Während sich dies vor dem Palast begab, sah man zwischen den Schlaglichtern des verlöschenden Feuerwerks eine junge Dame zu Pferde die Allee heransprengen. Die wunderbare Beleuchtung gab der hohen schlanken Gestalt etwas Wildschönes, und ein freudiges: »Ach!« begrüßte von allen Seiten die Erscheinung. Ein reichgeschmückter Jockei der Dame hatte unterdes Romanos lediges Pferd ergriffen. Sie selbst aber schwang sich schnell vom Sattel und trat mit besorgten, fragenden Blicken zu dem gefallenen Prinzen. Dieser, als er die herabgebeugte Gestalt und die schönen großen Augen zwischen den herabwallenden Locken so plötzlich über sich erblickte, erhob sich gewandt auf ein Knie vor ihr, und sagte, zierlich ihre Hand küssend: »Nun weiß ich, an welchen Sternen sich diese verzauberten Gebüsche entzündet haben!« – Die Dame lächelte schweigend und schien unruhig und vergeblich mit den Augen jemand in dem Kreise der Umstehenden zu suchen. Prinz Romano aber sprang ohne alle Verlegenheit auf, schüttelte sich ab, reichte der Schönen seinen Arm und führte sie die breite Treppe hinan, während der etwas korpulente Herr Publikum, der gar nicht wußte, wie ihm geschah, Mühe hatte, ihnen so rasch zu folgen.

Oben aber entstand nunmehr die größte Konfusion. Durch eine glänzende Reihe hellerleuchteter Gemächer bewegte sich eine zahlreiche Versammlung in festlicher Erwartung, alle Augen waren auf das eintretende Paar gerichtet, der Prinz grüßte vornehm nach allen Seiten.
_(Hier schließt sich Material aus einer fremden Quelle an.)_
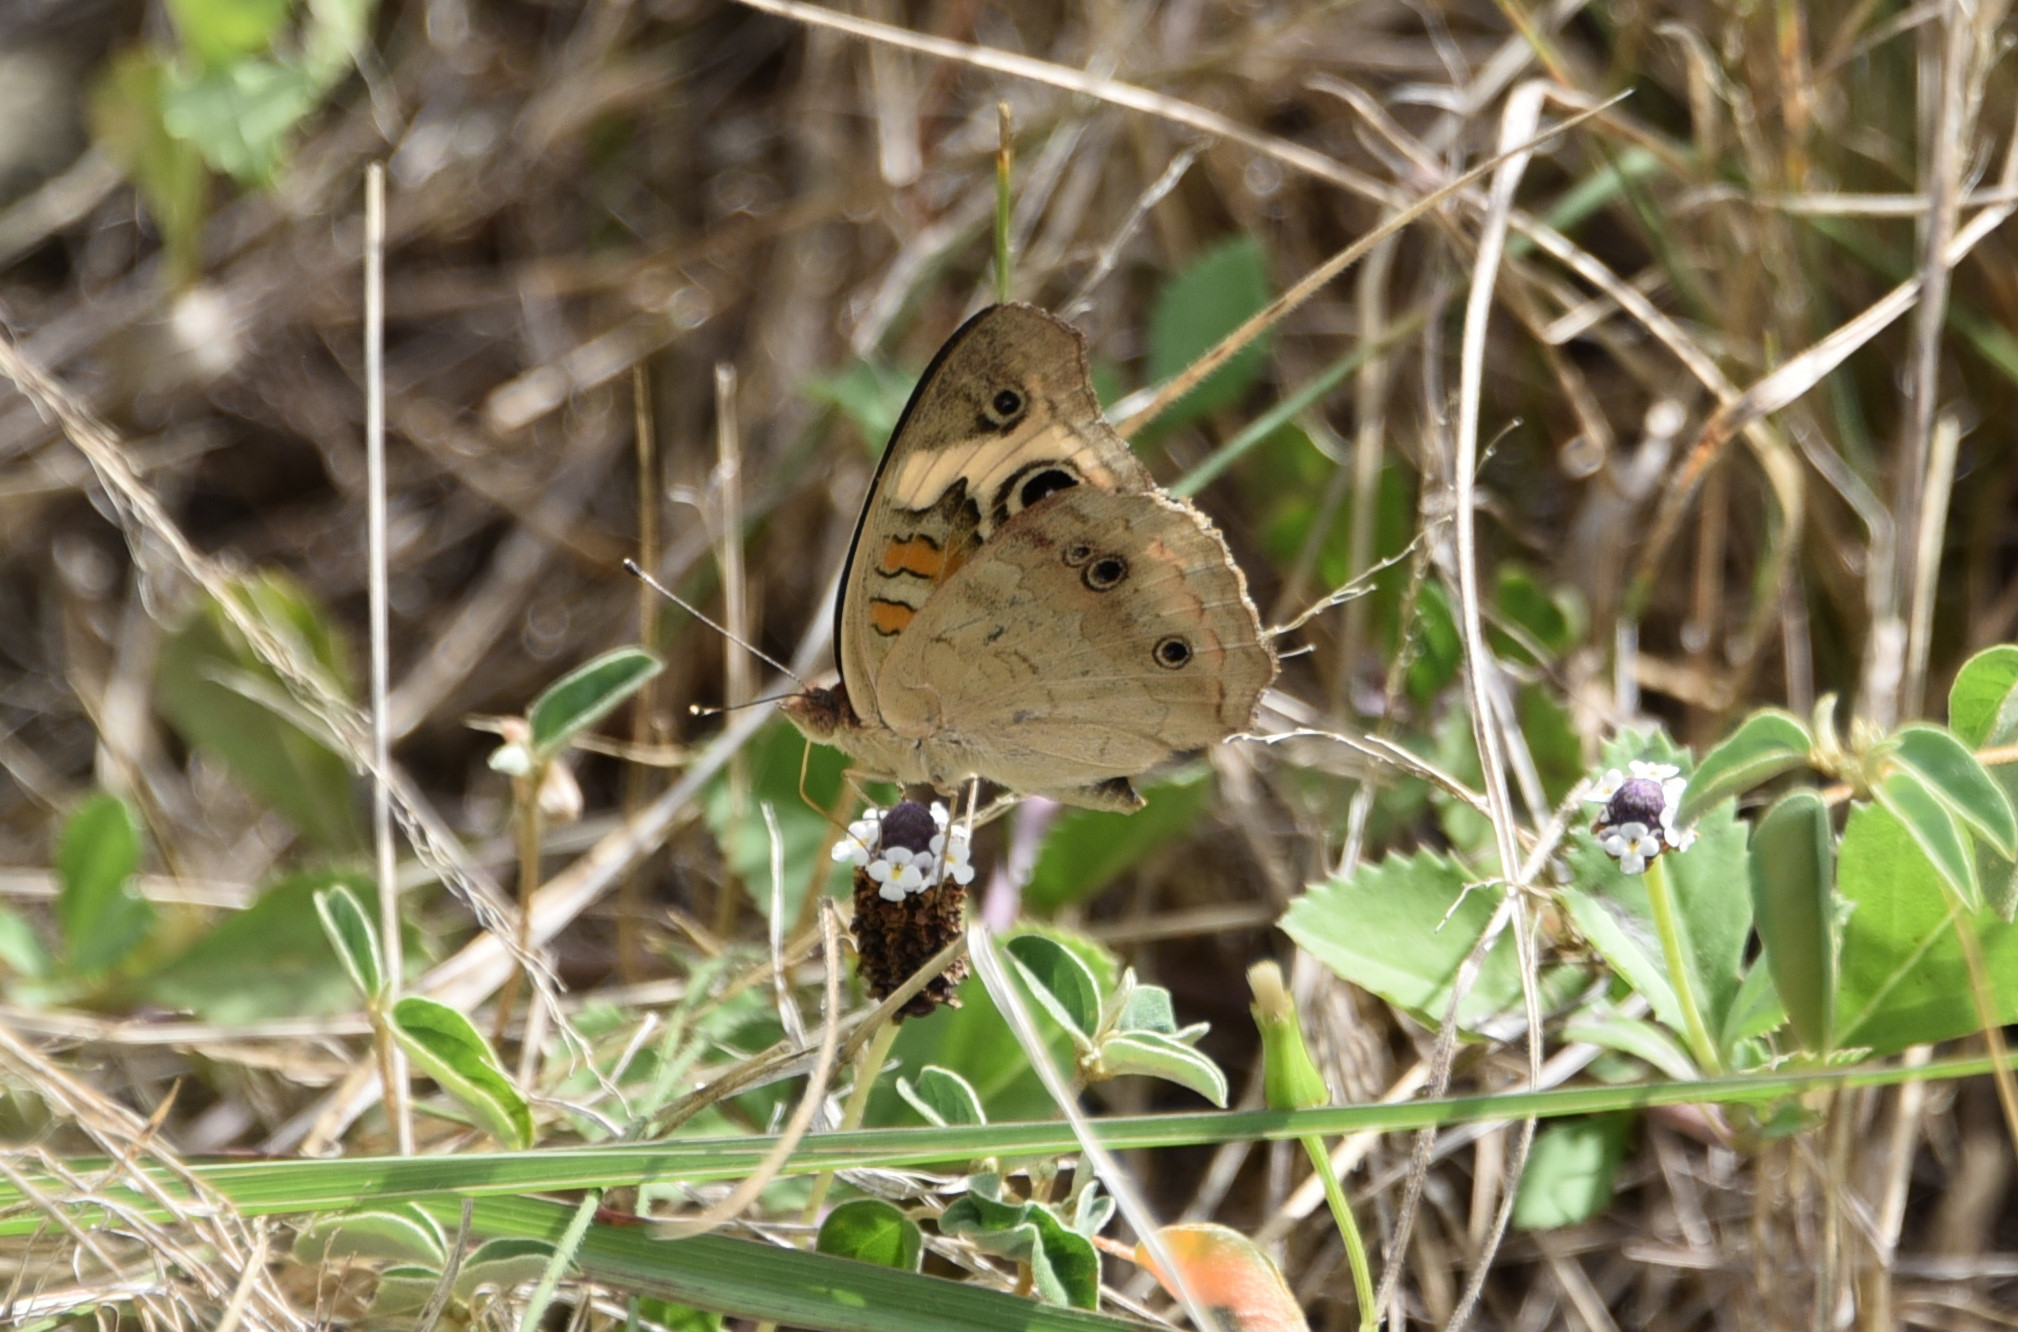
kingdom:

Da kam plötzlich Herr Publikum atemlos nach. »Romano?« hörte ihn der Prinz hinter sich eifrig zu den Nachfolgenden sagen; »Prinz Romano? Verfasser von –? ich wüßte nicht – habe nicht die Ehre.« – Die Dame sah verwundert bald den Sprechenden, bald den Prinzen an: »Wer von Ihnen beiden ist denn aber nun eigentlich der Herr Publikum?« – »Sind Sie denn nicht seine Tochter?« fragte der Prinz, nicht wenig erstaunt. – Hier wurden sie durch Herrn Publikum unterbrochen, der in eiliger Geschäftigkeit, mit dem seidnen Schnupftuche sich den Schweiß trocknend, der Dame seinen Arm reichte. »Konfusion, lauter Konfusion!« sagte er voller Verwirrung; »Mondschein, Regenbogen, Böller, Mißverständnis, ein unerwarteter Gast – Alles zu früh abgefeuert; sobald Sie kamen, Gnädigste, sollten sie abgebrannt werden.« – Hiermit war er mit der Gefeierten in der Menge verschwunden, alles drängte neugierig nach. – »Wer ist die Dame?« fragte der Prinz einen der Nachzügler. – »Die schöne Gräfin Aurora«, war die Antwort.